# Which HD-DVR IS Better Direct Tv or Dish



## Hersh (Aug 24, 2007)

Hi I want to upgrade to HD but don't know which dvr is better.I am currently a Direct Tv customer. I don't have time for all the NFL games so I want to know what makes one DVR better than the other. I have a standard def samsung direct tivo now.

Thanks

Hersh:grin:


----------



## hammond22 (Aug 3, 2007)

I switched to D* from DISH cause of Sunday Ticket and partly for this new HD that we keep waiting on.

In my view the VIP622 DVR from DISH is better than the HR20 that I have. It's mainly the features I liked better with Dish. The 30 second skip and the guide information telling me if a program was new or not. Little things like that. A lot of people have big issues with their HR20 with constant crashing and such, but I've yet to experience anything major.


----------



## PetSounds66 (Sep 5, 2006)

——

— Action item —
Please write what comes next in the DirecTV-versus-Dish HD DVR forum thread above, starting right after its last line.

— Recorded information —
——

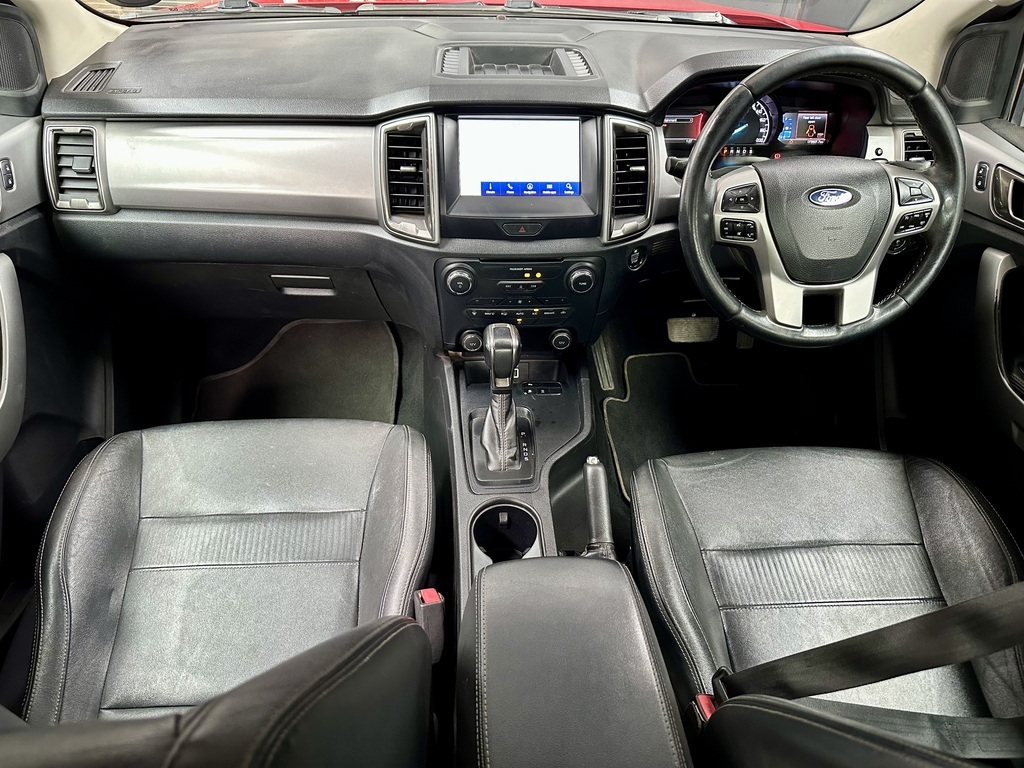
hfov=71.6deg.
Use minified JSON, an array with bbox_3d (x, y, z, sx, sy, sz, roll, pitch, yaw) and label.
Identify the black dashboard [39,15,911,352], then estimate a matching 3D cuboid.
[{"bbox_3d":[-0.003,-0.362,1.210,1.430,0.390,0.560,-1,37,-5],"label":"black dashboard"}]

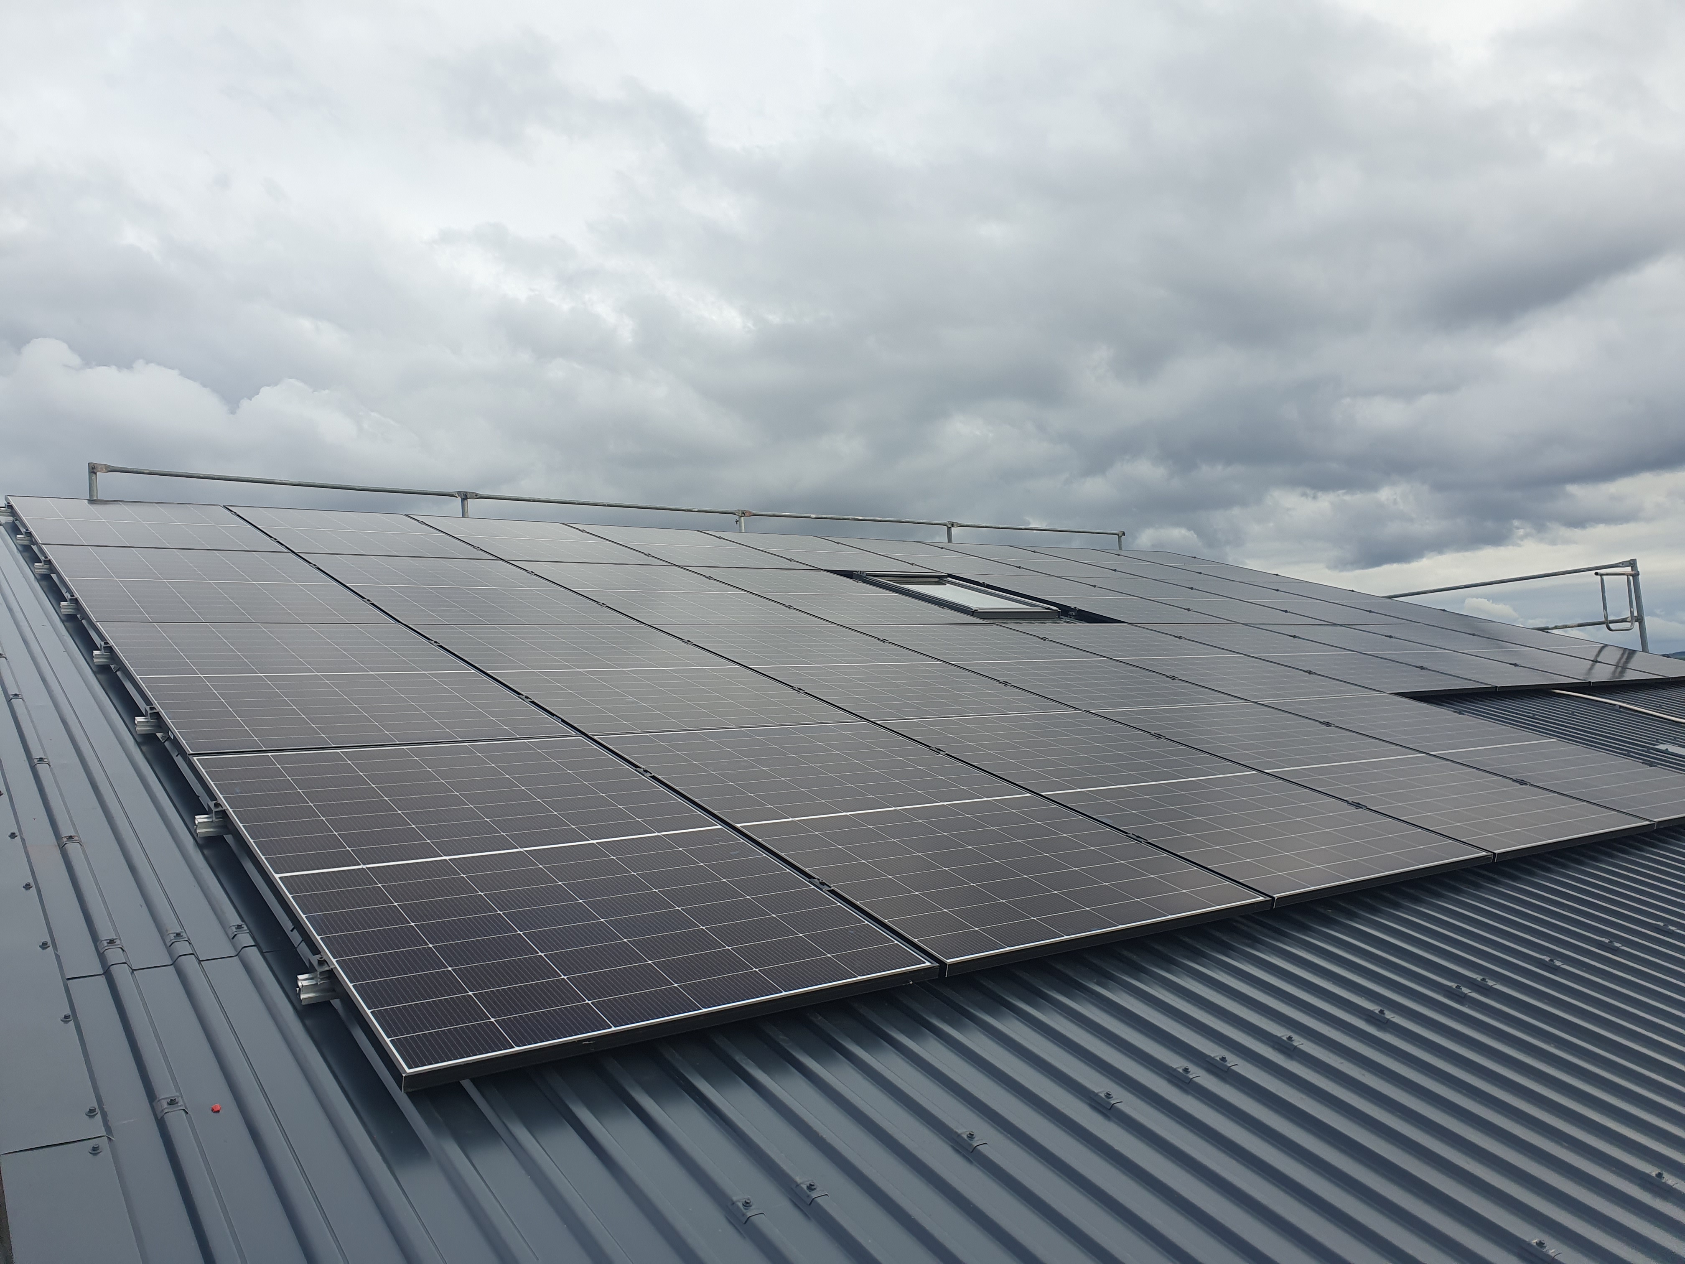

——

— Response to this exercise —
I have the HR-20 and I'm pretty happy since they addressed the performance issues via firmware/OS updates. I still miss my Tivo HD unit though. But hey, it's still certainly tons better than this cruddy Scientific Atlanta 8300 unit I have at work. It literally takes 5-7 seconds to switch back and forth between play and FF functions.


----------



## bidger (Nov 19, 2005)

You are aware that you're not going to find the volume of NFL Sunday afternoon games on Dish that you will with DIRECTV, right?


----------



## Hersh (Aug 24, 2007)

Can the Dish DVR record 2 show while I watch something already recorded ?

Also on Dish's site it talks about hooking there HD DVR up to one tv SD and one HD how does this work (hopefully without a 50ft cord) 

thanks for the responses


----------



## RAD (Aug 5, 2002)

I'd recommend that you review this thread http://www.dbstalk.com/showthread.php?t=95242&highlight=dvr to answer your qustions.


----------



## Richard King (Mar 25, 2002)

Hersh said:


> Can the Dish DVR record 2 show while I watch something already recorded ?
> 
> Also on Dish's site it talks about hooking there HD DVR up to one tv SD and one HD how does this work (hopefully without a 50ft cord)
> 
> thanks for the responses


Question #1. Affirmative.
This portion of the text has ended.